Updated: Sep 9, 2020

When we try to represent relationship between variables, one of them is determining factor and other is explanatory, it is called Linear Regression.

The one which is determining factor is called Independent variable while the other is called dependent variable.

If there is only one dependent variable it is called Simple Linear Regression.

Let us try to explain this by a very simple example, Income of family and expenditure.

The expenditure of family is dependent on the income of family.

So, here income is the independent variable and the expenditure is dependent variable.

Let us explain it through a graph.

If there are 5 families and they decide to spend at least 50% of their income and all have same mindset , then this can be called a very simple Linear Regression.

In ideal case, things seem like below:

Here, the difference between predicted value and real value is 0. Which is the most ideal condition but unlikely to happen.

We choose a line on linear regression which has least sum of square of difference between predicted and actual values.

Error= Sum of ((y-y')**2)

Error should be least for the best slop of line of linear model to be selected.

The ideal model as above is called deterministic model. However, deterministic model examples are like conversion models where Celsius is converted into Fahrenheit. Where there is no other factor to be determined and just conversion formula.
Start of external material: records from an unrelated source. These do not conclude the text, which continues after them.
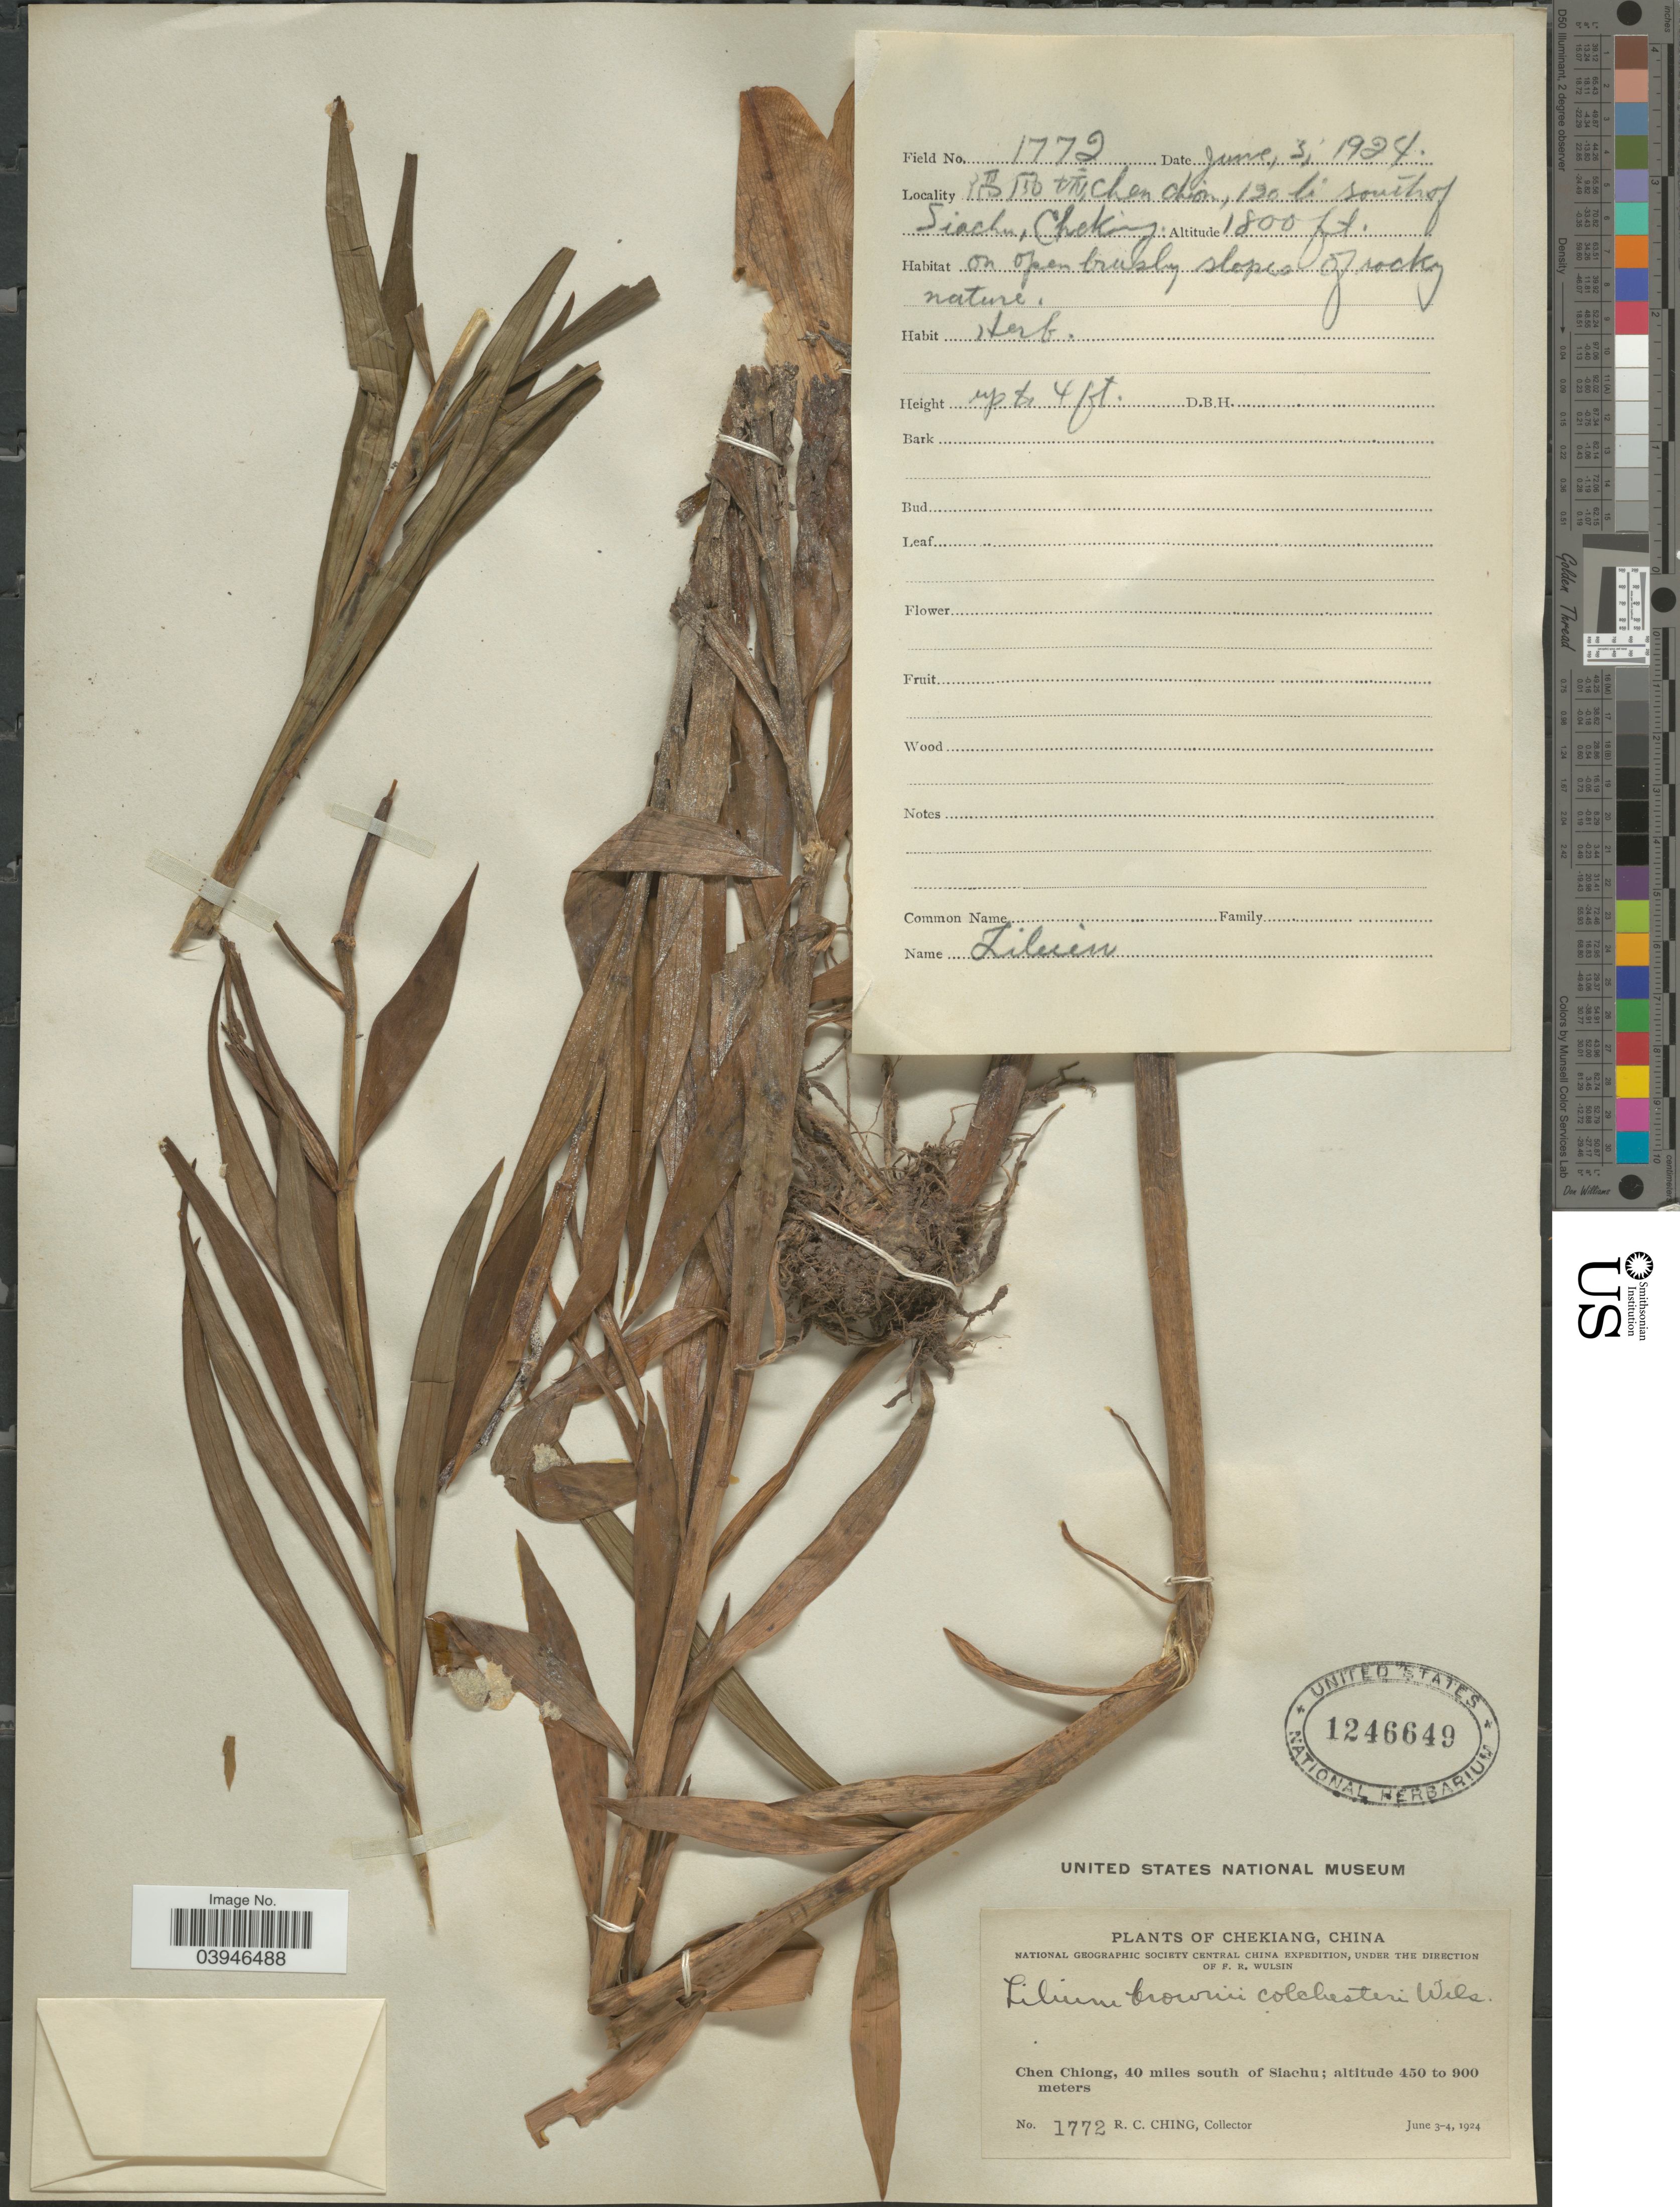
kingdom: Plantae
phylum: Tracheophyta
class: Liliopsida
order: Liliales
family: Liliaceae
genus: Lilium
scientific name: Lilium brownii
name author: F.E. Br. ex Miellez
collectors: R. C. Ching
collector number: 1772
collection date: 1924-06-03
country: China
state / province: Zhejiang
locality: Chekiang. Chen Chiong, 40 miles south of Siachu. On open brushy slopes of rocky nature.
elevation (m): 549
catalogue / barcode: US 1246649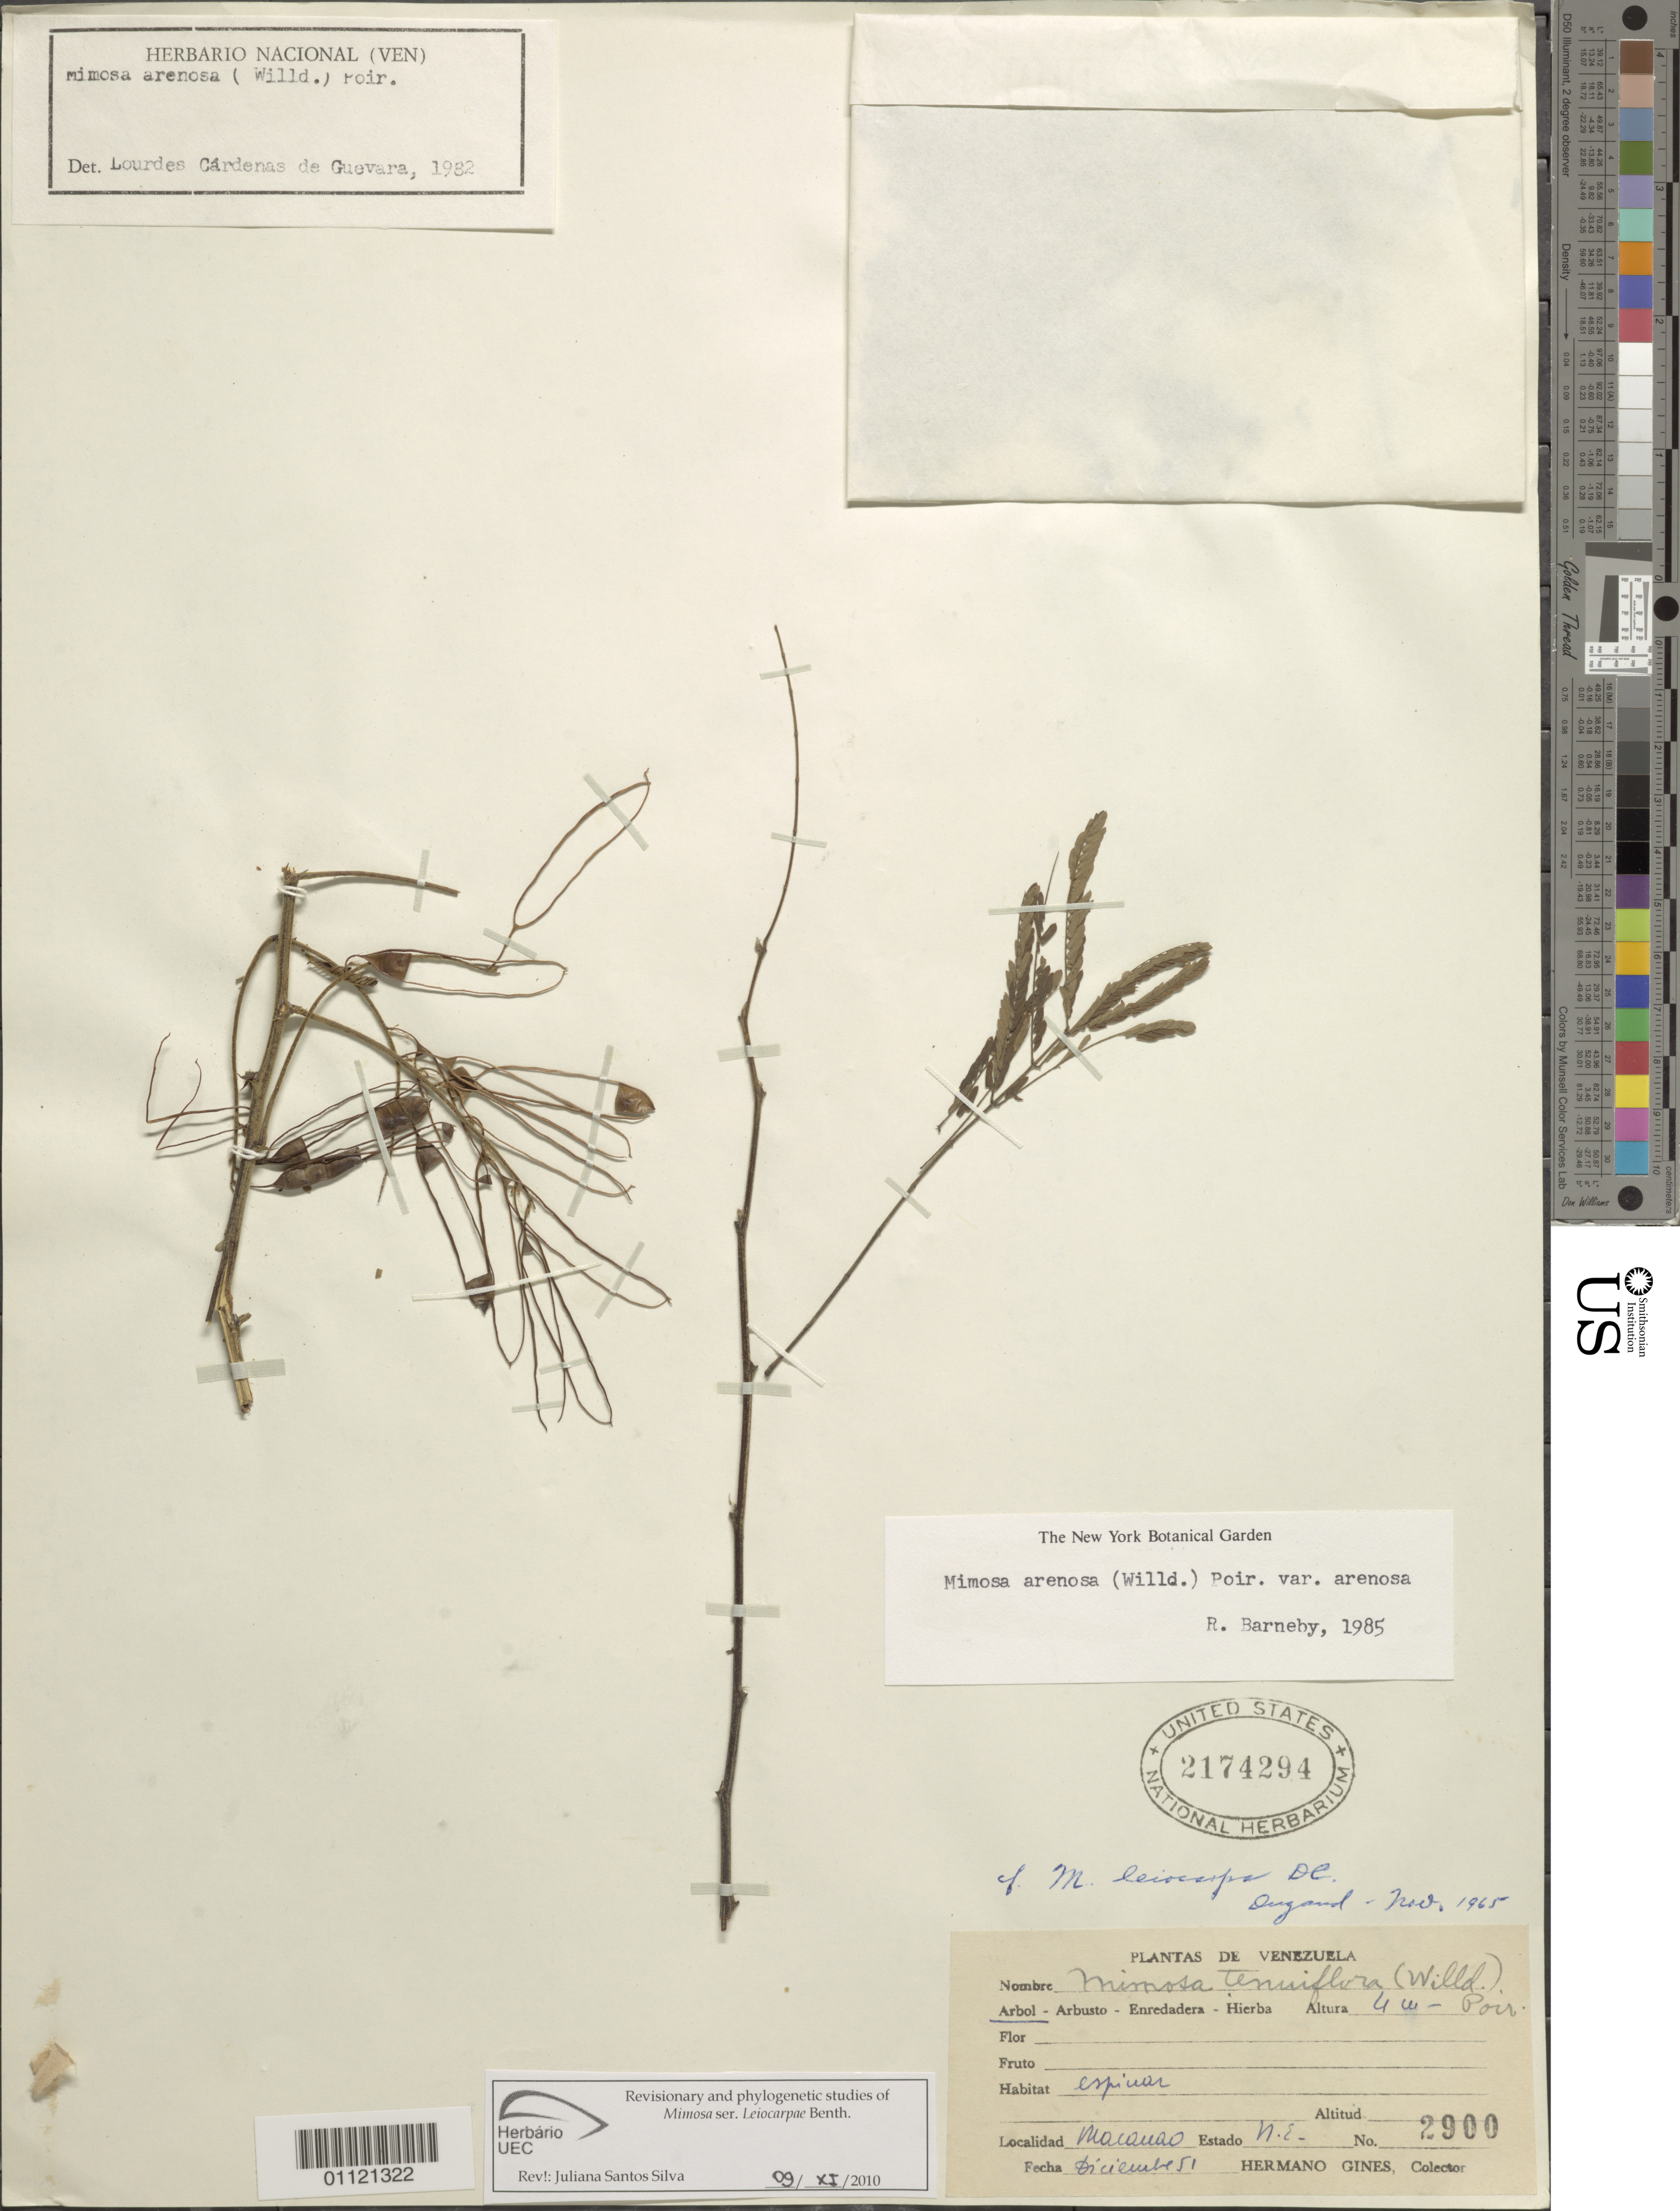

Let us see below for some values which has some deviation from 50% spending.

This variation can happen because of various reasons and mindsets of families.

Intercept here is Value of Y axis when x is 0. And slop is determined by y/x.

Residual Analysis

Randomness and unpredictability are the two main components of a regression model.

In above case there can be factors which cannot be determined and which brought about change in expenses of families.

May be there could have been emergencies, or extravagance or saving streak.